13 June 2018
The UK Revenue have won an important victory in their campaign to recover tax on undeclared income held in non-UK accounts.
In a judgment released earlier this month, the Special Commissioner consented to the issue of a Notice under section 20(8A) of the UK Taxes Management Act 1970 to an unidentified financial institution in respect of its customers with UK addresses who hold credit cards associated with non-UK bank accounts. The financial institution in question was not entitled to attend the hearing, although it was allowed to make written submissions.
Under section 20(8A) a Special Commissioner can consent to the issue of a Notice requiring third parties to provide documents containing information relevant to a taxpayer’s UK tax liability without naming that taxpayer if he is satisfied certain conditions are met.
The requested Notice sought the names, addresses and dates of birth of customers (other than quoted companies) having a UK address with a UK credit card, who on the application form (or subsequently) gave details of a non-UK bank account with which it is associated; the sort code and account number of the account; the annual interest earned on the account; and the transactions on the credit card for six different months.
The UK Revenue explained that if the Notice were granted they intended to match electronically the information received with tax returns. Where foreign interest had been declared on the individual’s tax return, no further action would be taken and the individual would not even know about the Notice. If no foreign income had been declared, the UK Revenue would seek to ascertain if there was a good explanation for this (eg the individual is not resident in the UK, or is UK resident but not domiciled and had not remitted the income to the UK, or the income had incorrectly been reported as UK source income). Only if there was no valid explanation would the UK Revenue pursue their investigation into the undeclared interest.

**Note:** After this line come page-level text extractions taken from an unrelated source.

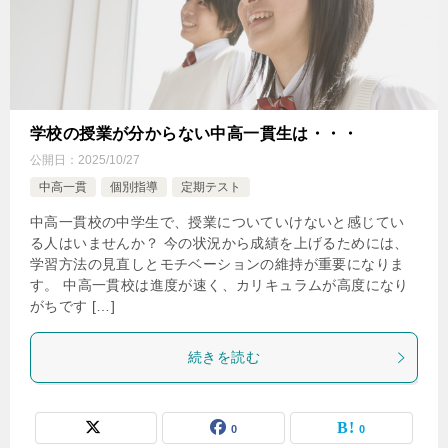
学校の授業が分からない中高一貫生は・・・
公開日：
2025/10/27
中高一貫
個別指導
定期テスト
中高一貫校の中学生で、授業についていけないと感じてい
る人はいませんか？ 今の状況から成績を上げるためには、
学習方法の見直しとモチベーションの維持が重要になりま
す。 中高一貫校は進度が速く、カリキュラムが高度になり
がちです […]
続きを読む
0
0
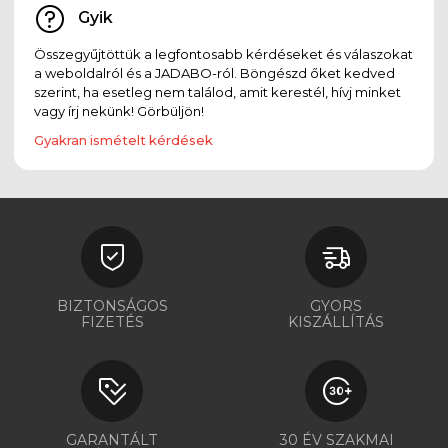
Gyik
Összegyűjtöttük a legfontosabb kérdéseket és válaszokat
a weboldalról és a JADABO-ról. Böngészd őket kedved
szerint, ha esetleg nem találod, amit kerestél, hívj minket
vagy írj nekünk! Görbüljön!
Gyakran ismételt kérdések
BIZTONSÁGOS
GYORS
FIZETÉS
KISZÁLLÍTÁS
GARANTÁLT
30 ÉV SZAKMAI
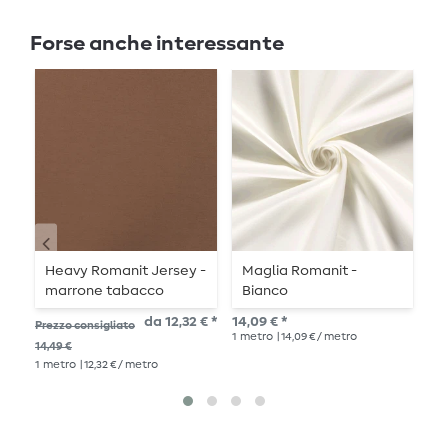
Forse anche interessante
Heavy Romanit Jersey -
Maglia Romanit -
M
marrone tabacco
Bianco
u
da 12,32 € *
14,09 € *
11,
Prezzo consigliato
1
metro
| 14,09 € / metro
1
me
14,49 €
1
metro
| 12,32 € / metro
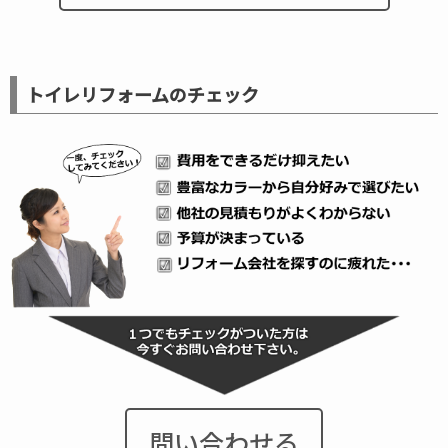
トイレリフォームのチェック
問い合わせる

The Special Commissioner emphasised that no allegation of impropriety was made against the financial institution itself. On the basis of the evidence which the UK Revenue produced, he noted that “far from being a fishing expedition it seems probable that some 80% of cases will raise questions, in some of which there will be an innocent explanation, but in others there is likely to be a default in complying with tax obligations. The Inspector’s estimate is that 20% of cases will yield additional tax, with an estimated total of £347m.” The Special Commissioner was satisfied the requirements of section 20(8A) TMA 1970 had been met.
The application for this Notice forms part of the UK Revenue’s ongoing efforts to prevent tax evasion facilitated by the use of non-UK accounts linked to credit cards. This has been one of the main focuses of the Offshore Fraud Project Group, which was set up in 2003. In July 2005, as part of a pilot scheme to increase the tax yield, the UK Revenue sent a number of differently worded “enabling” letters to 500 UK resident and domiciled taxpayers who had reported no foreign income, aimed at encouraging them to reconsider their tax returns and notify the UK Revenue of any errors or omissions. All of these letters are reported to have implied that the taxpayer has a bank account or other funds outside the UK. It appears that the pilot has been successful and so it is likely that this approach will be used more extensively in future.
It is understood that the UK Revenue will seek to issue similar Notices on other financial institutions.
Although non-UK financial institutions are outside the jurisdiction of the UK Revenue’s information gathering powers, where they have reasonable grounds to suspect tax evasion arising from the use of particular institutions or arrangements, we expect them to try to use their powers against their UK operations or connected parties.
The UK remittance rules which apply to UK resident but non-domiciled individuals are complex and we recommend that the non-UK banking arrangements of such individuals and any trusts in which they are interested, should be reviewed to ensure these are properly set up and operated and that funds are not inadvertently remitted to the UK in circumstances that could give rise to an unintended UK tax liability.